Proteomic response of inflammatory stimulated intestinal epithelial cells to in vitro digested plums and cabbages rich in carotenoids and polyphenols.
- Public Health Research
Due to their anti-oxidant and anti-inflammatory potential, polyphenol and carotenoid-rich plant foods have been suggested as promising phytochemicals in the prevention of or as adjuvants regarding inflammatory bowel diseases (IBD).
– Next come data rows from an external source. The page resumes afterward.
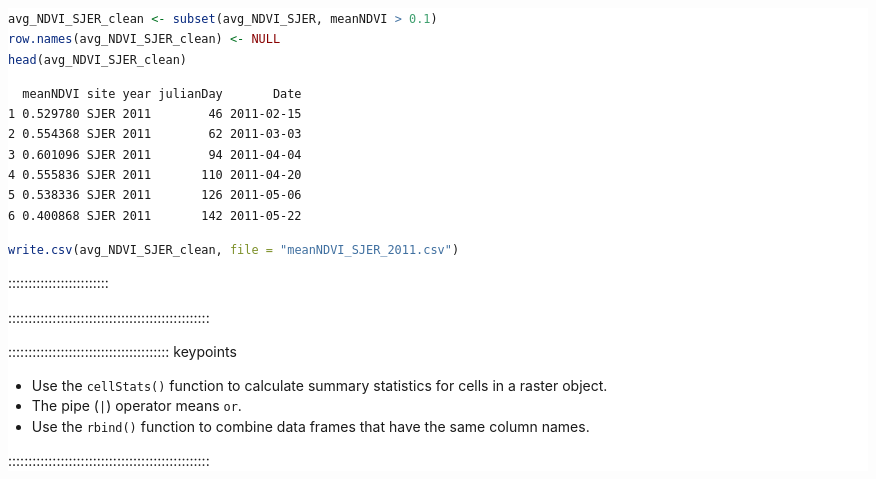 
```r
avg_NDVI_SJER_clean <- subset(avg_NDVI_SJER, meanNDVI > 0.1)
row.names(avg_NDVI_SJER_clean) <- NULL
head(avg_NDVI_SJER_clean)
```

```{.output}
  meanNDVI site year julianDay       Date
1 0.529780 SJER 2011        46 2011-02-15
2 0.554368 SJER 2011        62 2011-03-03
3 0.601096 SJER 2011        94 2011-04-04
4 0.555836 SJER 2011       110 2011-04-20
5 0.538336 SJER 2011       126 2011-05-06
6 0.400868 SJER 2011       142 2011-05-22
```

```r
write.csv(avg_NDVI_SJER_clean, file = "meanNDVI_SJER_2011.csv")
```

:::::::::::::::::::::::::

::::::::::::::::::::::::::::::::::::::::::::::::::



:::::::::::::::::::::::::::::::::::::::: keypoints

- Use the `cellStats()` function to calculate summary statistics for cells in a raster object.
- The pipe (`|`) operator means `or`.
- Use the `rbind()` function to combine data frames that have the same column names.

::::::::::::::::::::::::::::::::::::::::::::::::::


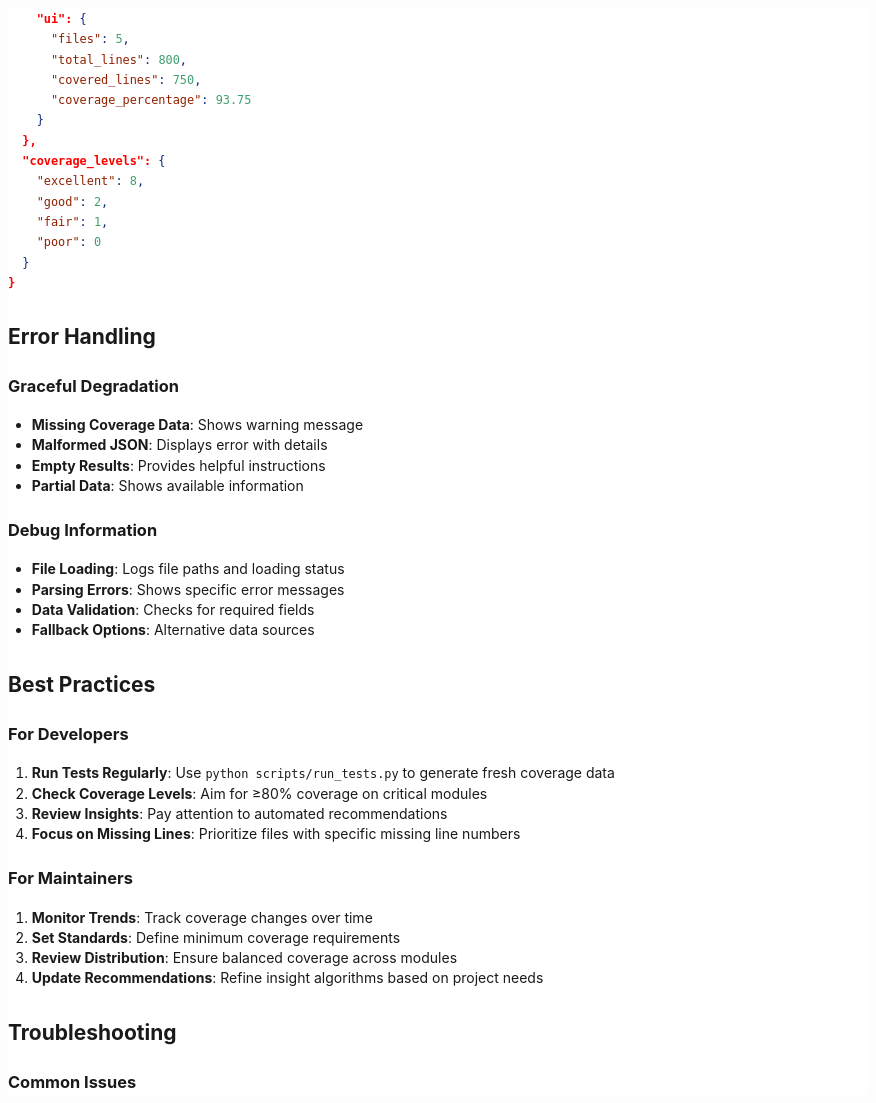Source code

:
```json
    "ui": {
      "files": 5,
      "total_lines": 800,
      "covered_lines": 750,
      "coverage_percentage": 93.75
    }
  },
  "coverage_levels": {
    "excellent": 8,
    "good": 2,
    "fair": 1,
    "poor": 0
  }
}
```

## Error Handling

### Graceful Degradation
- **Missing Coverage Data**: Shows warning message
- **Malformed JSON**: Displays error with details
- **Empty Results**: Provides helpful instructions
- **Partial Data**: Shows available information

### Debug Information
- **File Loading**: Logs file paths and loading status
- **Parsing Errors**: Shows specific error messages
- **Data Validation**: Checks for required fields
- **Fallback Options**: Alternative data sources

## Best Practices

### For Developers
1. **Run Tests Regularly**: Use `python scripts/run_tests.py` to generate fresh coverage data
2. **Check Coverage Levels**: Aim for ≥80% coverage on critical modules
3. **Review Insights**: Pay attention to automated recommendations
4. **Focus on Missing Lines**: Prioritize files with specific missing line numbers

### For Maintainers
1. **Monitor Trends**: Track coverage changes over time
2. **Set Standards**: Define minimum coverage requirements
3. **Review Distribution**: Ensure balanced coverage across modules
4. **Update Recommendations**: Refine insight algorithms based on project needs

## Troubleshooting

### Common Issues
In the present study, we investigated whether plum (Italian Plum, Prunus cocomilla), or cabbage (Kale, Brassica oleracea var. sabellica), selected for their high phytochemical content, are able to reduce inflammation in cellular models of the intestinal epithelium, employing proteomic methods. For this purpose, plum/cabbage (carotenoid content: 1.9 mg per 100 g resp. 13 mg per 100 g; polyphenol content: 83 mg per 100 g resp. 27 mg per 100 g) were gastro-intestinally digested, and aliquots exposed (18 h) to either a monoculture (Caco-2) or a triple culture (Caco-2/HT-29-MTX (90 : 10, v/v) with THP-1 like macrophages), stimulated (with LPS, TNF-alpha, and IL-1beta) to induce inflammation. Cells (Caco-2, Caco-2/HT-29-MTX, and THP-1) were then harvested separately, and proteomic analyses of total cell extracts were carried out by 2D-DIGE. In the monoculture, 68 protein-spots were significantly (p < 0.05, expression ratio >1.5) differentially regulated due to the Kale and Italian plum digesta, and in the co-culture 206 protein-spots, compared to digesta without plum/cabbage. These belonged to 27 (monoculture) and 76 (coculture) uniquely identified proteins, suggesting the coculture to be a more sensitive model. Proteins included antioxidant enzymes such as catalase, superoxide dismutase and glutathione-S-transferases. Only 3 proteins were differentially regulated in the THP-1 cells, perhaps as these were only indirectly exposed. The results show promise regarding some aspects related to IBD complications, however, employing phytochemical-rich food items should be further investigated in in vivo trials.